The purpose of the study is to address the research problem: How do New Zealand non-bank financial institutions make the decision to adopt and use securitisation and how does that compare to relevant background theories? The parent or background theory (Phillips & Pugh, 1987) of capital structure is unable to address the gap in the literature. Two distinct methodological approaches are applied. Firstly, a literature review was used to determine what literature could contribute to an understanding of the process, factors and actors involved in the decision to adopt and use securitisation and the component parts of relevant models. Secondly, four case studies were carried out in New Zealand non-bank financial institutions by means of face-to-face interviews, questionnaires and document analysis.
This study finds that although New Zealand non-bank financial institutions make the decision to adopt and use securitisation in a manner that is consistent with some aspects of securitisation and capital structure literature and models, other relevant background theories provide a number of insights into the process, factors and actors involved in the decision-making process. Behavioural Finance and
Behavioural Decision Theory offer a framework for understanding problems surrounding information availability, the importance of information sources and the reliance firms place on such information. Strategic motives for securitisation are much stronger than suggested in the extant securitisation literature, as are strategic considerations in the securitisation process. Both Organisational Theory and Strategic Management offer explanations for the way in which firms make their decisions in terms of the methods used and the importance of the external environment and networking in the decision-making process. Innovation Theory in general sheds light on the process involved in the selection of the use of new techniques such as securitisation. Innovation research from New Zealand helps to explain why the characteristics of securitisers in New Zealand differ from what is expected by quantitative securitisation models.

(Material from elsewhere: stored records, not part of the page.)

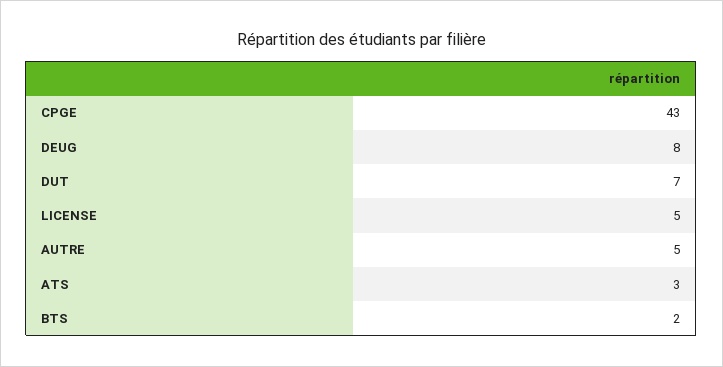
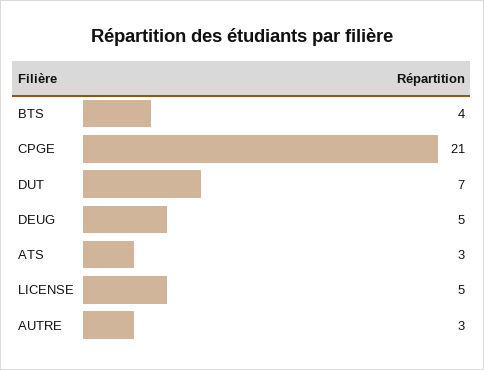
CPGE: 43 -> 21
DEUG: 8 -> 5
AUTRE: 5 -> 3
BTS: 2 -> 4

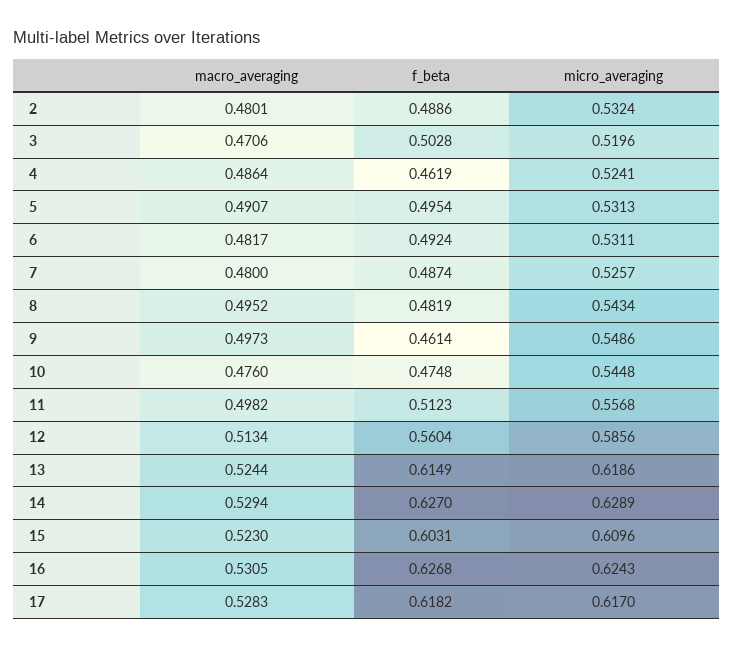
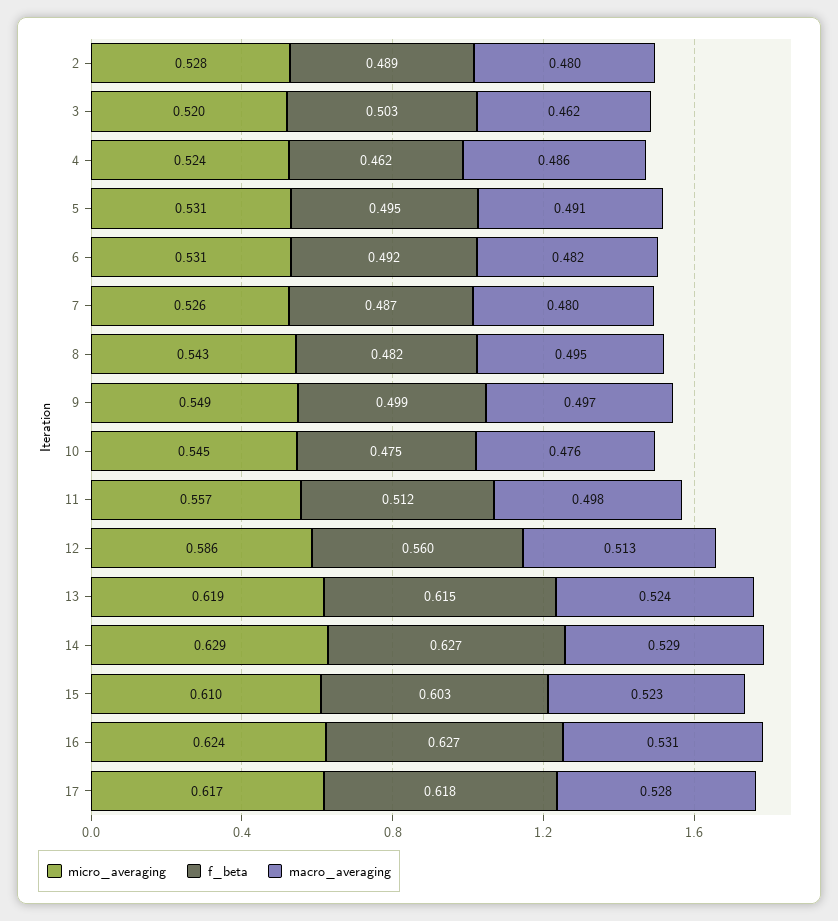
micro_averaging, 2: 0.5324 -> 0.528
macro_averaging, 3: 0.4706 -> 0.462
f_beta, 9: 0.4614 -> 0.499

This research highlights the usefulness of a multidisciplinary approach to examining corporate finance decisions. Further consideration of differences in the objectives between modes of decision models, and their potential to complement rather than compete with one another, is required. This is particularly so given the difficulties associated with the diversity of firms in recent field studies of capital structure decisions. While quantitative models are useful at a macro level, descriptive models could be utilised more at the firm-level to provide firm-specific information with which to interpret the predictions of macro models.